The city of Shanghai’s COVID health code mobile app is used by 48.5 million people, and a hacker has claimed to have gotten their personal information. This is the second time in less than a month that a data breach has been reported in the Chinese financial centre.

On Wednesday, the hacker posting under the alias “XJP” offered to sell the data for $4,000 on the hacker forum Breach Forums.

A sample of the data, which included 47 people’s phone numbers, names, Chinese identity numbers, and health code status, was made available by the hacker.

Of the 47 people Reuters spoke with, eleven verified that they were included in the sample, but two claimed that their identifying numbers were incorrect.

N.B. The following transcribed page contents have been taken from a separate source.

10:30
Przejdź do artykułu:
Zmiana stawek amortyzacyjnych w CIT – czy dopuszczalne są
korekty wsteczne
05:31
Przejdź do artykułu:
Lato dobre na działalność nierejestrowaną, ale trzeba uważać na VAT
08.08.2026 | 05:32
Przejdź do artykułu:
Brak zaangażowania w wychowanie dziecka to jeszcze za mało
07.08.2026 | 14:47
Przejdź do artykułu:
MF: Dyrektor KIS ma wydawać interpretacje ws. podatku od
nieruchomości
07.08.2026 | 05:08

In the article, XJP stated that “This DB (database) comprises everyone who has lived in Shanghai or visited since Suishenma’s adoption,” and he first requested $4,850 before dropping the price later in the day.

The 25 million-person metropolis of Shanghai devised a health code system in early 2020 to stop the spread of COVID-19. This system is known in Chinese as suishenma. Both locals and guests are required to utilise it.

Users must provide the code to enter public spaces. The app gathers travel data to assign persons a red, yellow, or green rating reflecting the likelihood of having the virus.

Users can access Suishenma through the Alipay app, owned by financial behemoth and Alibaba affiliate Ant Group, as well as the WeChat app from Tencent Holdings. The data is handled by the city administration.

Requests for comment from XJP, the Shanghai government, Ant, and Tencent were not immediately fulfilled.

The alleged Suishenma breach was reported after a hacker claimed early last month that the Shanghai police had given them 23 terabytes of personal data belonging to one billion Chinese individuals.

On breach forums, the hacker allegedly made the data available for sale.

According to cyber security experts cited by The Wall Street Journal, the police dashboard for managing a police database was left exposed on the public internet without password protection for more than a year, which allowed the first hacker to take the data from the police.

According to the tabloid, data was stored on Alibaba’s cloud platform, and Shanghai officials had called business executives to appear before them.

The police database issue has not been addressed by the Shanghai government, the police, or Alibaba.